Search the records below for the word "Stories". Pull out each line that has it.

....

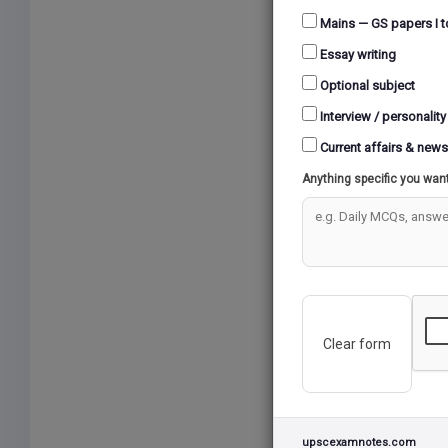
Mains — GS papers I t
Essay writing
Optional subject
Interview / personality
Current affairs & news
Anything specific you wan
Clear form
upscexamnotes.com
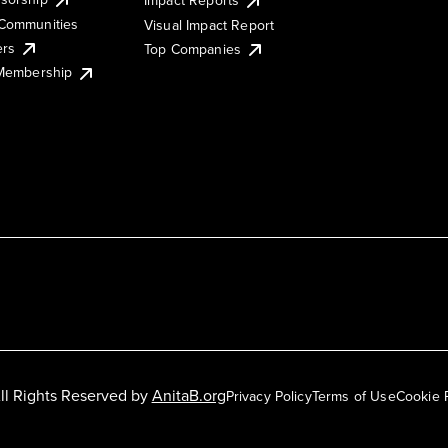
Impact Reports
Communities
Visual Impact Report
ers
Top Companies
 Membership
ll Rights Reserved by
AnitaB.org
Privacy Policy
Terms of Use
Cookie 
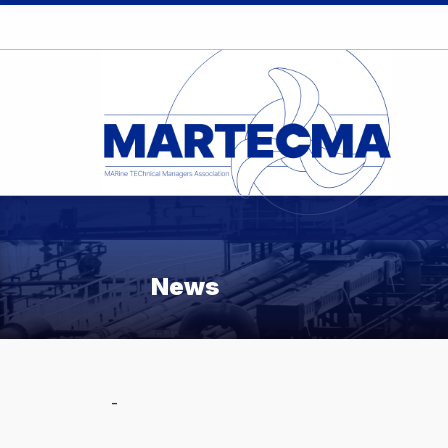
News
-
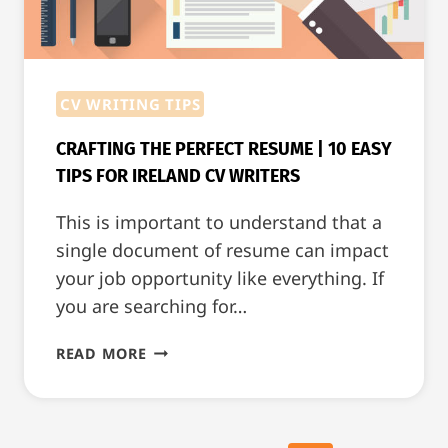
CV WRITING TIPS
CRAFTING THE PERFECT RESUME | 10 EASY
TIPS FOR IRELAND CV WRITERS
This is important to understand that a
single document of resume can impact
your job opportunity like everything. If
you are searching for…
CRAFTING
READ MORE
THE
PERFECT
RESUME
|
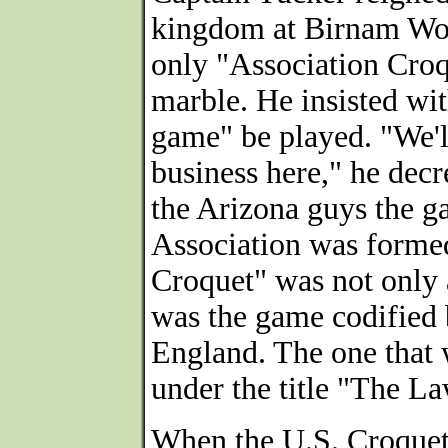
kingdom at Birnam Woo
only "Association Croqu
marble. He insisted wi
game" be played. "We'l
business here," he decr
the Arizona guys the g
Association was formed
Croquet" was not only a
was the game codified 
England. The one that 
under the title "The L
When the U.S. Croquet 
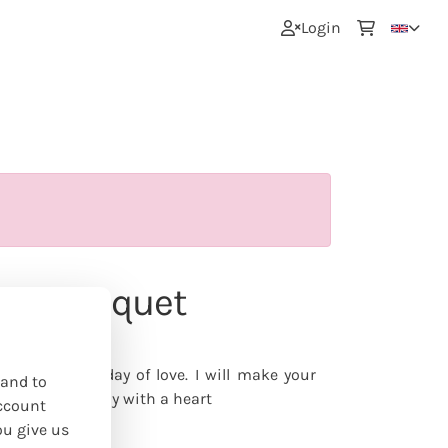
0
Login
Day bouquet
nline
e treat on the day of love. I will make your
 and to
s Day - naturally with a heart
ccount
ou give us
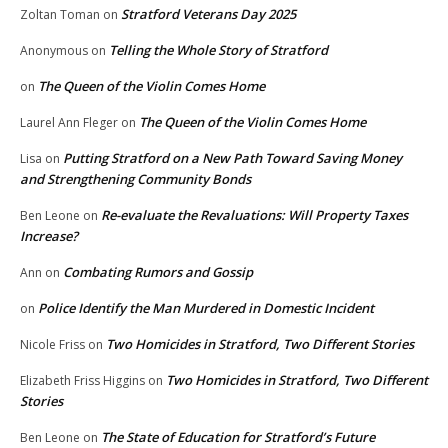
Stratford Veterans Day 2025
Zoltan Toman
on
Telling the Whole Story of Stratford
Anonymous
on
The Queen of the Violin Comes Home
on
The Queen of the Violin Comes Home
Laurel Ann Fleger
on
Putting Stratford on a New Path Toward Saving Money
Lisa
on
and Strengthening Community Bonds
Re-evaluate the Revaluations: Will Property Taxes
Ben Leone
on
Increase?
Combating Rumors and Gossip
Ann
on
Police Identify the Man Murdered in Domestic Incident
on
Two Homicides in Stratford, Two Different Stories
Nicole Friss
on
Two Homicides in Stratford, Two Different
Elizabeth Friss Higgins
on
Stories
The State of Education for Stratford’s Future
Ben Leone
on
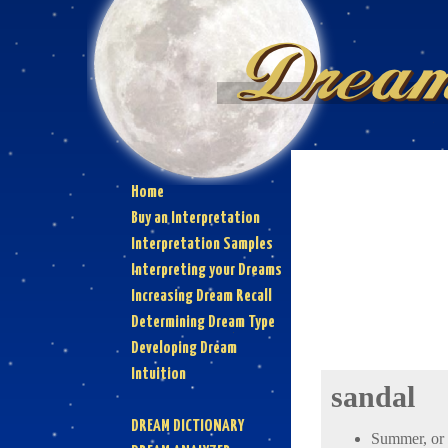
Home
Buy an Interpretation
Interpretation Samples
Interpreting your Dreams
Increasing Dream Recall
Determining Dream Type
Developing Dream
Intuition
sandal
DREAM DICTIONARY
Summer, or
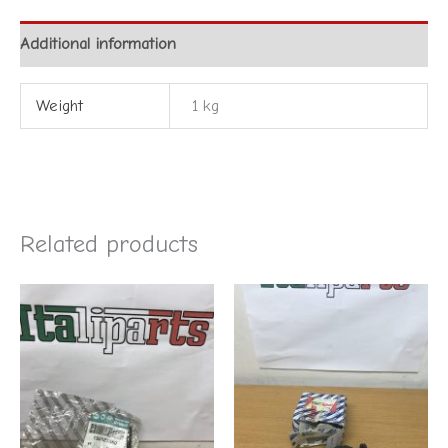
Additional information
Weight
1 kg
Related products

....

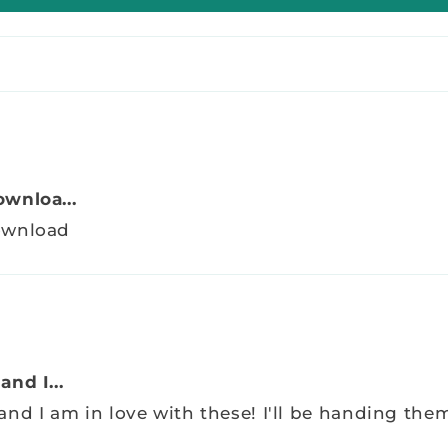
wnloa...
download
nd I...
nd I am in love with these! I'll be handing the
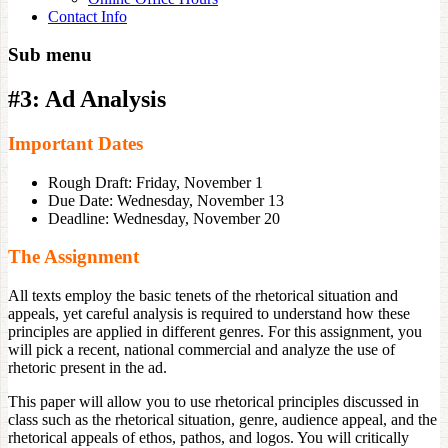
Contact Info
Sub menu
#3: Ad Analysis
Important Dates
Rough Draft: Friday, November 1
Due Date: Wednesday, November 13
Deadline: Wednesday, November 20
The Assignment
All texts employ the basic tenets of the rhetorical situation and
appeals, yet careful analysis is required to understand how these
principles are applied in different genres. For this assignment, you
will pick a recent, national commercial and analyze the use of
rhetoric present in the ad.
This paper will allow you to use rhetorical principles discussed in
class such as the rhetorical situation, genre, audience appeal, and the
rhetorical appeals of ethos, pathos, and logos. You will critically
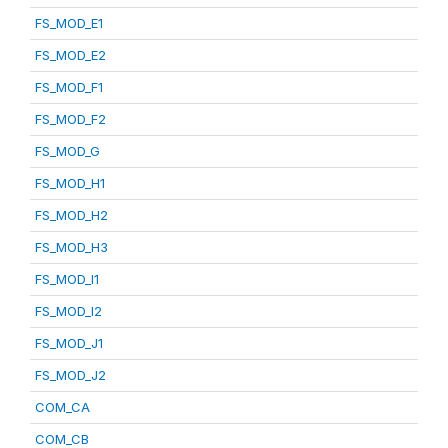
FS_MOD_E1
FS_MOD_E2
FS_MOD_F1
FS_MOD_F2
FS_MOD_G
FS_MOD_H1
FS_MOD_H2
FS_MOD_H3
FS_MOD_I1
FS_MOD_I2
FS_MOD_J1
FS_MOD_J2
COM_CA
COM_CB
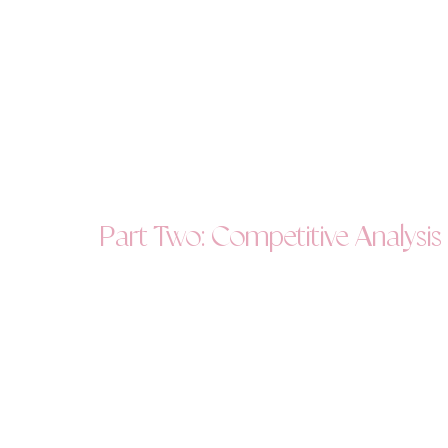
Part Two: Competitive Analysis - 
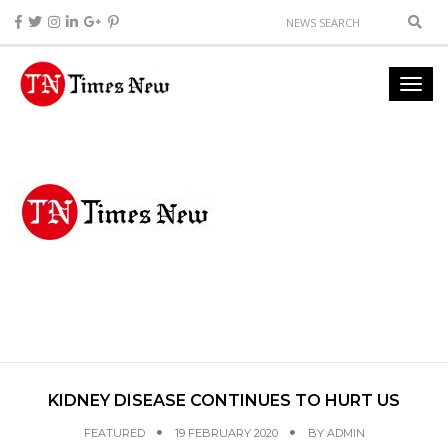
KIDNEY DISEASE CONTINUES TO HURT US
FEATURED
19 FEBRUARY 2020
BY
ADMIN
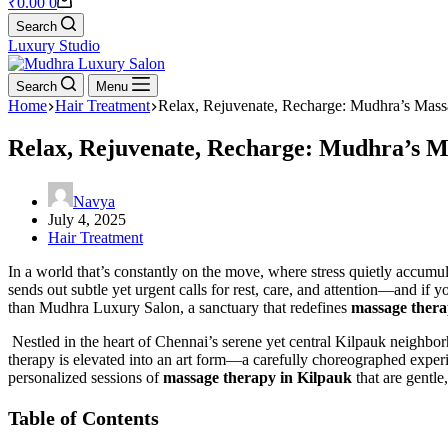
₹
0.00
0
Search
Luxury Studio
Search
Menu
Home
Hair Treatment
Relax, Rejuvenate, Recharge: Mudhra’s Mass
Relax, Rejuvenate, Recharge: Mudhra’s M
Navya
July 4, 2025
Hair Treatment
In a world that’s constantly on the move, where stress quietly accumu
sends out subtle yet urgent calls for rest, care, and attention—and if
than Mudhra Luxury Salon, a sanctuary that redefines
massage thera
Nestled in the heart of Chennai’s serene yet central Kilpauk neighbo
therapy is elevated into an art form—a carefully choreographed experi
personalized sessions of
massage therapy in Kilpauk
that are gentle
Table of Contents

....

▶ **Result of the exercise**
Two Homicides in Stratford, Two Different Stories
Stories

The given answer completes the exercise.